There seems to be no dearth of ideas and stories, scenarios going on in the head at all times, but when you set out to put pen to paper or fingers to the keyboard, the flow sort of slackens, and then just completely evaporates!

Is it just me who finds that infuriating? I just didn’t know what to write here today, yet again. Until I thought of writing about just that; the lack of it.

It is quite something to come across famous authors with at least ten or twelve books to their credit saying that they have what they term “writer’s block”.

Understandable, my friend, I know you have poured your heart and soul into that novel you just wrote. All the schemes and plots, dragons you created and just prodded the protagonist into slaying.

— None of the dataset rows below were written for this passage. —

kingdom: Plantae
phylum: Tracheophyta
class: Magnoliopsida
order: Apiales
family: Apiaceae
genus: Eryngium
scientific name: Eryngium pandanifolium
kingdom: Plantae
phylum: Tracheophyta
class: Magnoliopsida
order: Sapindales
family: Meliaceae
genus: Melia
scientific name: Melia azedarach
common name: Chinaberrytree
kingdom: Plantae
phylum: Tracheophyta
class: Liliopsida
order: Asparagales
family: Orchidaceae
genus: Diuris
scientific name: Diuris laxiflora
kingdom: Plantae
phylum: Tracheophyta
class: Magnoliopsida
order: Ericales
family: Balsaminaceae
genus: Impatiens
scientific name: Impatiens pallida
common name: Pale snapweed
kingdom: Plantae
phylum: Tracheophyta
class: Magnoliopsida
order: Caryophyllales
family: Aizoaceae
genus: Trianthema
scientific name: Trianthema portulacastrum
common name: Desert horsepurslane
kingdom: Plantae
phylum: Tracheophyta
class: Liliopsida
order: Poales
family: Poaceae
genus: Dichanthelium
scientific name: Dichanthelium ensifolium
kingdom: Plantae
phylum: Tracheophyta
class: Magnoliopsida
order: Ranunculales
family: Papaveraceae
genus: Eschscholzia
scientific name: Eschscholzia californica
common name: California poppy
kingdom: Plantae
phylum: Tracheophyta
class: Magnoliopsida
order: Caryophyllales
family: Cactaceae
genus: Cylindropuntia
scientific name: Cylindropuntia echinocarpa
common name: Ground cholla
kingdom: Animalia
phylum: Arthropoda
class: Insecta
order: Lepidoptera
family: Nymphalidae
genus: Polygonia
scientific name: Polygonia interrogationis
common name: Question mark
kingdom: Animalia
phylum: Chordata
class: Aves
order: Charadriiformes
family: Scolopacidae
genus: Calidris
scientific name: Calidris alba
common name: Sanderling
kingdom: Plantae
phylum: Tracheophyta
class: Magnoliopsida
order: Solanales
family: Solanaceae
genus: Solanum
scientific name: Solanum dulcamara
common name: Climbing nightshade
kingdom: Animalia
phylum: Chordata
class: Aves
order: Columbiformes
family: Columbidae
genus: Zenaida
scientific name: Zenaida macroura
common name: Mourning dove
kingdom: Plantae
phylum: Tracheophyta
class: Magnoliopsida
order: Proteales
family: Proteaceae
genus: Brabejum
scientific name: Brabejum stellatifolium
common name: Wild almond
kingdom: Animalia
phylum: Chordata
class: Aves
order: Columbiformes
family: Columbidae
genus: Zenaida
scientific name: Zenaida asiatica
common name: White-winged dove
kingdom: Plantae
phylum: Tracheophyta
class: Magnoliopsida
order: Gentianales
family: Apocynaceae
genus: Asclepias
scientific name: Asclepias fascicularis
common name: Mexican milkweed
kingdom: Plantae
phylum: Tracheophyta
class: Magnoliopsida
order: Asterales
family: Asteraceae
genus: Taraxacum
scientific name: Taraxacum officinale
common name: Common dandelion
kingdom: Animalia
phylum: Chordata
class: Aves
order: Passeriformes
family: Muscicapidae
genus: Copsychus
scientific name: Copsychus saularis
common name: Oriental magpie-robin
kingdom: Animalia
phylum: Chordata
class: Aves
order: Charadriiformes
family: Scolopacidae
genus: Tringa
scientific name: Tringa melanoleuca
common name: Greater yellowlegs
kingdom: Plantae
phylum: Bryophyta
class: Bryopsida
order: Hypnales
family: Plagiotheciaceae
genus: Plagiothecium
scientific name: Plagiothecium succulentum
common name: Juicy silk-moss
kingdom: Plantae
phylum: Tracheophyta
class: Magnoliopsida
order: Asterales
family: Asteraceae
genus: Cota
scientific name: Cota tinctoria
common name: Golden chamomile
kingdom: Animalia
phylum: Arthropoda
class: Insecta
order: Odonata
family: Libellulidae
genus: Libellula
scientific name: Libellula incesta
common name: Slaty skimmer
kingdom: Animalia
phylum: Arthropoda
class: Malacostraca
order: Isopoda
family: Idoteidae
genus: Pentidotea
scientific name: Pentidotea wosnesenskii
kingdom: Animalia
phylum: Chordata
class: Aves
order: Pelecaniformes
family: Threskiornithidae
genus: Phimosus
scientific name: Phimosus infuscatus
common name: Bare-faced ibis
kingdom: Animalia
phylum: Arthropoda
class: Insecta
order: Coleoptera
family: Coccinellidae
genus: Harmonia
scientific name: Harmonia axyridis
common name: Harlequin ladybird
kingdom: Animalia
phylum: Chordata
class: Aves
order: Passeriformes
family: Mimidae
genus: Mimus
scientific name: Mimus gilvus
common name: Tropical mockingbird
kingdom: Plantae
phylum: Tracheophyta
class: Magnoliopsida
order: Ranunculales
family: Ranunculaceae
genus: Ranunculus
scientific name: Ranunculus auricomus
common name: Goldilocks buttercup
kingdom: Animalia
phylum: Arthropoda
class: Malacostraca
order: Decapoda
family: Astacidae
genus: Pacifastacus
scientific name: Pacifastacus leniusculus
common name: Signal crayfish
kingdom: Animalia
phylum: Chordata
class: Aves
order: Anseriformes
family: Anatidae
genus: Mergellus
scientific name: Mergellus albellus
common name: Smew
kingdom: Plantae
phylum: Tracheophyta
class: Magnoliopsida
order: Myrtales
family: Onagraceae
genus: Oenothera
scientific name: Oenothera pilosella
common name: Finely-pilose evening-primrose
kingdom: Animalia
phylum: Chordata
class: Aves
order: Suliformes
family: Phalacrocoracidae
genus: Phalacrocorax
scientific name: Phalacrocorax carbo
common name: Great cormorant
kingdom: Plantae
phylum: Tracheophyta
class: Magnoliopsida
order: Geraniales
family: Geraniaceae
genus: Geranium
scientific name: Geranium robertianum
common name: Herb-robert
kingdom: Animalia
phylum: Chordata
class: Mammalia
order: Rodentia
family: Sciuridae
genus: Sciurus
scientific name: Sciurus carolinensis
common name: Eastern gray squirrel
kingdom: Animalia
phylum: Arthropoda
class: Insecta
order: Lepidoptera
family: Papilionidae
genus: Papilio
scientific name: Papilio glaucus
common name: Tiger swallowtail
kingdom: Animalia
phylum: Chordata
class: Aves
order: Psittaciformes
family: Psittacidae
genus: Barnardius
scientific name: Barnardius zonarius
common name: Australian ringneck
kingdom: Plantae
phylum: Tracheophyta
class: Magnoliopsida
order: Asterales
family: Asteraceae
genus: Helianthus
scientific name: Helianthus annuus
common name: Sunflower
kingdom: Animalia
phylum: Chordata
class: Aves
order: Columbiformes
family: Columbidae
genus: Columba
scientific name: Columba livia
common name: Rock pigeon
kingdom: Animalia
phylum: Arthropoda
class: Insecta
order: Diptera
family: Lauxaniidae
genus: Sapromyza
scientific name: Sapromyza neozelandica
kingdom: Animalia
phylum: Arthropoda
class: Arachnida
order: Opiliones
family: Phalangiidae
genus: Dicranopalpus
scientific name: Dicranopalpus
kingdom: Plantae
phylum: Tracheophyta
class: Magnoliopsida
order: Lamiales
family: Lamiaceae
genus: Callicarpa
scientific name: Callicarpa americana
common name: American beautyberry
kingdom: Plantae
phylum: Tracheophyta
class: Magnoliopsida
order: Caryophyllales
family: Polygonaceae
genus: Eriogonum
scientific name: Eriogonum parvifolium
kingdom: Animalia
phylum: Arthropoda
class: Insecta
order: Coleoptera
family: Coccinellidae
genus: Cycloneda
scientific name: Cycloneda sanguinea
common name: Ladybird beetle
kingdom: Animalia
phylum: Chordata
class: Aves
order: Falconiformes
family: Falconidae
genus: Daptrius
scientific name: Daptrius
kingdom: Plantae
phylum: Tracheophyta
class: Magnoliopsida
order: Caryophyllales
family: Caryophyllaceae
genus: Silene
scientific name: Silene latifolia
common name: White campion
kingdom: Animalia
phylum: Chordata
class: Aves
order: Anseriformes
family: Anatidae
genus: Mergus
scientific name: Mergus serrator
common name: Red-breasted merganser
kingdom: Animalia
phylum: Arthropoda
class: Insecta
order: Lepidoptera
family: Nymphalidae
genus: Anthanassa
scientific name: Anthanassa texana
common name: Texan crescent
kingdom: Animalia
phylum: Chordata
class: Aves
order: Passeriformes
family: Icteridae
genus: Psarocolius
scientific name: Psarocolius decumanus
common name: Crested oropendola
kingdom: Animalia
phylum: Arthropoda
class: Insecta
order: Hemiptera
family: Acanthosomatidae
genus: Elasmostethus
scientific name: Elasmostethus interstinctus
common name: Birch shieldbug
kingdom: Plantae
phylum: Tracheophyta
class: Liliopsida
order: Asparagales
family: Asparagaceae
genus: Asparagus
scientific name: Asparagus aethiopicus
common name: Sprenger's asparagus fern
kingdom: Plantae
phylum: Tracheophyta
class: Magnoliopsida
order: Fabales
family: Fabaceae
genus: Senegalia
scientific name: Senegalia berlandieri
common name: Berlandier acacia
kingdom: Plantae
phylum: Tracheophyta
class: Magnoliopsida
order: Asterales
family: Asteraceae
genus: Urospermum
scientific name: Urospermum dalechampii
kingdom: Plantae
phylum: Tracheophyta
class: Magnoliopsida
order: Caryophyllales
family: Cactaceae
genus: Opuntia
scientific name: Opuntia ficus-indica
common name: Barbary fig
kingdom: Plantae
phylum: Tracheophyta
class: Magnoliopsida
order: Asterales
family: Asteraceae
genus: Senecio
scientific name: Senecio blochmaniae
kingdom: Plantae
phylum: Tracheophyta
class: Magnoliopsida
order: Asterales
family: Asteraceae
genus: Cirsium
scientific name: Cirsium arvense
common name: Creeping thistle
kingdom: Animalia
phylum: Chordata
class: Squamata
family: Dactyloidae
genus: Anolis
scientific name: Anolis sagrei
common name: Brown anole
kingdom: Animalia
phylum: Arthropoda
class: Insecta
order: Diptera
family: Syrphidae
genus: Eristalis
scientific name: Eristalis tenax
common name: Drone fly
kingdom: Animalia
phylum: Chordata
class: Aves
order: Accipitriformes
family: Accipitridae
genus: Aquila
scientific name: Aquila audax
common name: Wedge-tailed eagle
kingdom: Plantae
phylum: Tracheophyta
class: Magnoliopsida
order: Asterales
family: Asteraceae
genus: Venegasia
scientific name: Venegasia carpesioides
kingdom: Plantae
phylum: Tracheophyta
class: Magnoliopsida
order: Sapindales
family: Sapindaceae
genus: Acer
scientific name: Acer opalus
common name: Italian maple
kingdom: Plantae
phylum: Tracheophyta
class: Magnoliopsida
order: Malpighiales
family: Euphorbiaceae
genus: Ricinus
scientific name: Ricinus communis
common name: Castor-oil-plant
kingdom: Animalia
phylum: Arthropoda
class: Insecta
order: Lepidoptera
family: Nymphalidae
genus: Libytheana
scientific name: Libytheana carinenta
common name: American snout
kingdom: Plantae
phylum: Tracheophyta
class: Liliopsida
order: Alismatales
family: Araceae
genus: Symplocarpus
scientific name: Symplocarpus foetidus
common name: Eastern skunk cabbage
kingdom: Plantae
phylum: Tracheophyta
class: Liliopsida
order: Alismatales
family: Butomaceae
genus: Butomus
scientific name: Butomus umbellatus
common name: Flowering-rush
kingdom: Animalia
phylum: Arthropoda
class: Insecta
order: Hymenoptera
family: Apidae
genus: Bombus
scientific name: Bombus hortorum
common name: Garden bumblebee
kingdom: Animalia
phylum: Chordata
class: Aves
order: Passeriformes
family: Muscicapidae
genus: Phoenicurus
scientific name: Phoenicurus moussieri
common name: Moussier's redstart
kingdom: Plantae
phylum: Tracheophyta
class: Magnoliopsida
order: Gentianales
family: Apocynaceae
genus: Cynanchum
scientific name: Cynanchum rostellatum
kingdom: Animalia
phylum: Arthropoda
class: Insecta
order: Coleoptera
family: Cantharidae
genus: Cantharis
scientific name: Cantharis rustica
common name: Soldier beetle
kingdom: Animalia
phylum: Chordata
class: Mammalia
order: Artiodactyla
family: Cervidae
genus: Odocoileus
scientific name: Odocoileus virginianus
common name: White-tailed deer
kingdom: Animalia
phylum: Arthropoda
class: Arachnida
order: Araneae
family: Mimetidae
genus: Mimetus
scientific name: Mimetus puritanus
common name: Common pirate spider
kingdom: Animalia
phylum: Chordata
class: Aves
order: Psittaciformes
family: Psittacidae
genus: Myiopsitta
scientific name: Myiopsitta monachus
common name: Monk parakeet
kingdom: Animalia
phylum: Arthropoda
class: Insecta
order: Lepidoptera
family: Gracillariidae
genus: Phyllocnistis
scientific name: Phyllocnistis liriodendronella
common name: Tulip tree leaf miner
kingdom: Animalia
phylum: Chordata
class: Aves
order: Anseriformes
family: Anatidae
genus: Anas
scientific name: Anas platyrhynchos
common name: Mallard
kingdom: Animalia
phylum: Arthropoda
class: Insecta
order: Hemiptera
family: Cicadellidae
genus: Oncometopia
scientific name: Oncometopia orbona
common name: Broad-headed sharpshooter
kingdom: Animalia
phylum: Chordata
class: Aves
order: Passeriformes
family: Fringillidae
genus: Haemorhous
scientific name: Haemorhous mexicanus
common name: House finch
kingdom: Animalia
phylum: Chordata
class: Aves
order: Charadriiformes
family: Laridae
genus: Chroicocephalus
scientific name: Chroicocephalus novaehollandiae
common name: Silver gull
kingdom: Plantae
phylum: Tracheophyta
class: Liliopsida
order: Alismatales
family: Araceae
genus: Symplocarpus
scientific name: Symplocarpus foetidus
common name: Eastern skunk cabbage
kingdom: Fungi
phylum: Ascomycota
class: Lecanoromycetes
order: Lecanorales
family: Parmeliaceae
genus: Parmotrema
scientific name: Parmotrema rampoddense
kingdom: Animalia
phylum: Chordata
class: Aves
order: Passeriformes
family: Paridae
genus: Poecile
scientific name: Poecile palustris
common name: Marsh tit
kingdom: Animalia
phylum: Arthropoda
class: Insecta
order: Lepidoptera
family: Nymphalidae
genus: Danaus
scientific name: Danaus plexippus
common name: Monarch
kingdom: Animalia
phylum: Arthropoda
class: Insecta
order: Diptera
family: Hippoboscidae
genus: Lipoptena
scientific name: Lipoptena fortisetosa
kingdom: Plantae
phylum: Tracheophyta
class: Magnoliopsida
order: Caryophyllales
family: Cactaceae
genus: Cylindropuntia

You can be forgiven for the hiatus, the pause of several years when you dwelt in your dark and wordless cave.

Consider a broken-down spaghetti maker. The strands come out unequal, inconsistent and not smooth like they ought to be. We delve into the mystery of the spaghetti maker and wonder what could have gone wrong?

A couple of scenarios come to mind-

a) Something wrong with the machine itself – Maintenance issues, or due to normal wear and tear and ageing
b) Maybe the dough was not proper – the input given to the machine was lacking, hence the output cannot be at par.

How about we put the author in place of the spaghetti maker. Then his mind becomes prey to illnesses, and old age makes the author vulnerable to afflictions of the mind. Bleak.

The second scenario has a more interesting role I think. If the fodder for the mind is not proper, how will our author be ‘inspired’? I imagine the author settling into a family role where nothing exciting ever happens, life becomes quite mundane. The whole ‘garbage in, garbage out’ makes sense here, doesn’t it?
If only the guy who owns the spaghetti maker were to take care of the machinery and do a bit of maintenance occasionally, a bit of cleaning and oiling and tinkering and you know, just show it a bit of love. And, if he uses a proper dough. If the dough is consistent, the results will be great too!

Hold on a sec. I do not have ten or twelve books to my credit, heck, I am not even remotely popular.

How can I complain of a writer’s block then? What could be my excuse for not being inspired to write?

I think the fault lies in not attempting to write more often. The ideas just flutter in and out of the mind without being committed to paper. One of my college professors used to carry a Dictaphone always. He would say his ideas out loud into the Dictaphone. It helped him articulate his thoughts into words, and his ideas would now be material in his possession, unlike fluttering ideas.
Here’s what I propose I’ll do henceforth:
• I will keep a notepad handy for there’s no knowing when an idea might strike
• I will write down at least hundred words a day. It will keep the words flowing
• I will never deny my brain new influences

I have been clacking away at the keyboard for a bit under an hour and I already feel great!

I am looking forward to writing again, and sharing some here.